In fact, a similar anger exists within segments of the white community. Most working- and middle-class white Americans don't feel that they have been particularly privileged by their race. Their experience is the immigrant experience — as far as they're concerned, no one handed them anything. They built it from scratch. They've worked hard all their lives, many times only to see their jobs shipped overseas or their pensions dumped after a lifetime of labor. They are anxious about their futures, and they feel their dreams slipping away. And in an era of stagnant wages and global competition, opportunity comes to be seen as a zero sum game, in which your dreams come at my expense. So when they are told to bus their children to a school across town; when they hear an African-American is getting an advantage in landing a good job or a spot in a good college because of an injustice that they themselves never committed; when they're told that their fears about crime in urban neighborhoods are somehow prejudiced, resentment builds over time.That's the same history Tim Wise recounts in this video clip on "the creation of whiteness."
Like the anger within the black community, these resentments aren't always expressed in polite company. But they have helped shape the political landscape for at least a generation.
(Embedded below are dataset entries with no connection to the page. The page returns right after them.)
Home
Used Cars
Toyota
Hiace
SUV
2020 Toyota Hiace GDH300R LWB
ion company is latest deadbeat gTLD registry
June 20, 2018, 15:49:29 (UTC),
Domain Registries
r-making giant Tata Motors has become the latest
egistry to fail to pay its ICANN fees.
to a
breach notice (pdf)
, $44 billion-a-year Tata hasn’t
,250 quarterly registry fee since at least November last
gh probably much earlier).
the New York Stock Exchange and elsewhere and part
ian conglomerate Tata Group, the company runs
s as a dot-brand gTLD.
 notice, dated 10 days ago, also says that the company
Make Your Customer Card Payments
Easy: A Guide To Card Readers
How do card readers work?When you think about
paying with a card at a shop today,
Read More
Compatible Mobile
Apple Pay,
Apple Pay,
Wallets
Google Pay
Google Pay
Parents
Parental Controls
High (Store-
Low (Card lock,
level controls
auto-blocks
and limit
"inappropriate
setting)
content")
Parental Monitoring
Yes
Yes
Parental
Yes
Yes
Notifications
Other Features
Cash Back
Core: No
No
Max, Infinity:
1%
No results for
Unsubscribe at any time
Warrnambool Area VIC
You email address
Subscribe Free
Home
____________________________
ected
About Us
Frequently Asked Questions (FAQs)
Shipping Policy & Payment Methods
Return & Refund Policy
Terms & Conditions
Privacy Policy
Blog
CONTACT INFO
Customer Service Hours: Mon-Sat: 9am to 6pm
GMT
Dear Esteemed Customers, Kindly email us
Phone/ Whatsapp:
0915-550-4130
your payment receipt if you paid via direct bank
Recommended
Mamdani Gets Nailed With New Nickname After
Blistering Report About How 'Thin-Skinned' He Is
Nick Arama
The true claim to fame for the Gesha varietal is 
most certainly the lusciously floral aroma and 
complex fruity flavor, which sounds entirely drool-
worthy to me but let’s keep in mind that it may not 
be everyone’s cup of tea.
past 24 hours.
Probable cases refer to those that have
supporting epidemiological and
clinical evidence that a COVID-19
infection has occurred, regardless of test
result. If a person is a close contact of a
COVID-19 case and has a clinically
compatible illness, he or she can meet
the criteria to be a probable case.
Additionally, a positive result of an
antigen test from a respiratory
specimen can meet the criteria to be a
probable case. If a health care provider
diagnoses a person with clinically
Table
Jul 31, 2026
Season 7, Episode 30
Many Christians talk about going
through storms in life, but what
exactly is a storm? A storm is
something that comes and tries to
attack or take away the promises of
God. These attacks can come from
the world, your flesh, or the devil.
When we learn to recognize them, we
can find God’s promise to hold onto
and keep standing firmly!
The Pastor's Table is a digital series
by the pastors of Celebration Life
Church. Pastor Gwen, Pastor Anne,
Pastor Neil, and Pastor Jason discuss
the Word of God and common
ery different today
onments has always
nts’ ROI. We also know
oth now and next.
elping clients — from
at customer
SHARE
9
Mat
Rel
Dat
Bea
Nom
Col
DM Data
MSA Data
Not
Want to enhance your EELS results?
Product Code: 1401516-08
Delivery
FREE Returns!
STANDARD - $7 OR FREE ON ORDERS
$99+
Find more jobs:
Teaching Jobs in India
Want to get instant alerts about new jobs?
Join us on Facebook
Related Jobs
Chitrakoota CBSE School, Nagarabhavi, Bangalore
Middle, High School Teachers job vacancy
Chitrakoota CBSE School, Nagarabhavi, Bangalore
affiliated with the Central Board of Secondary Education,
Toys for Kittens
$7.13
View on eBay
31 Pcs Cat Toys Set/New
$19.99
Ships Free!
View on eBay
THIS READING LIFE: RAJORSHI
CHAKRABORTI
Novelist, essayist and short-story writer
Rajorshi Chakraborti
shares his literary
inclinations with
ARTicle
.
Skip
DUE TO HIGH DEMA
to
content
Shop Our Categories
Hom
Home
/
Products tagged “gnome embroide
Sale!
Anger over welfare and affirmative action helped forge the Reagan Coalition. Politicians routinely exploited fears of crime for their own electoral ends. Talk show hosts and conservative commentators built entire careers unmasking bogus claims of racism while dismissing legitimate discussions of racial injustice and inequality as mere political correctness or reverse racism.
Just as black anger often proved counterproductive, so have these white resentments distracted attention from the real culprits of the middle class squeeze — a corporate culture rife with inside dealing, questionable accounting practices and short-term greed; a Washington dominated by lobbyists and special interests; economic policies that favor the few over the many. And yet, to wish away the resentments of white Americans, to label them as misguided or even racist, without recognizing they are grounded in legitimate concerns — this too widens the racial divide and blocks the path to understanding.
The President returned to this theme in an interview this week with the New York Times.
And that’s what people sense. That's why people are anxious. That's why people are frustrated. That's what they talk to me about and that's what they write to me about: “I'm doing okay right now, but what I've seen over the last 20 years and what I learned profoundly during this crisis is that the ground under my feet just isn't as secure, and that the work I'm doing may not be rewarded.” And everything that I am proposing and everything I will be proposing over the next three years goes right at that issue. And if that’s not what Washington’s talking about, then we will be missing the boat.So while President Obama's African American critics are wrong - his administration is tackling some of the most insidious civil rights issues of our time - his vision is (once again) much bigger than that. He doesn't just want to ameliorate the affects of racism on black people. He wants to tackle the roots of racism...in white people.
And racial tensions won’t get better; they may get worse, because people will feel as if they’ve got to compete with some other group to get scraps from a shrinking pot. If the economy is growing, everybody feels invested. Everybody feels as if we're rolling in the same direction.
The truth is that all "isms" stem from fear and insecurity. As the President said, we've had a political and economic system that has exploited those fears for decades now. And we're seeing a conservative movement attempt to ramp up those fears to paranoia levels lately.
The President is suggesting an antidote to those fears.
Some might call that crazy. But I'd say its good crazy.
Ta-Nehisi Coates commented on that:
Here is where Barack Obama and the civil rights leaders of old are joined -- in a shocking, almost certifiable faith in humanity, something that subsequent generations lost. The Rev. Martin Luther King Jr. may have led African Americans out of segregation, and he may have cured incalculable numbers of white racists, but more than all that, he believed that the lion's share of the population of this country would not support the rights of thugs to pummel people who just wanted to cross a bridge. King believed in white people, and when I was a younger, more callow man, that belief made me suck my teeth. I saw it as weakness and cowardice, a lack of faith in his own. But it was the opposite. King's belief in white people was the ultimate show of strength: He was willing to give his life on a bet that they were no different from the people who lived next door.That's the same bet President Obama is making today.
UPDATE: Go read this article about Rev. William Barber - President of the NC NAACP and founder of the Moral Mondays movement. He's enacting this very vision on the ground in North Carolina.
"We have a new demographic emerging that is changing the South. The one thing they don't want to see is us crossing over racial lines and class lines and gender lines and labor lines. When this coalition comes together, you're going to see a New South."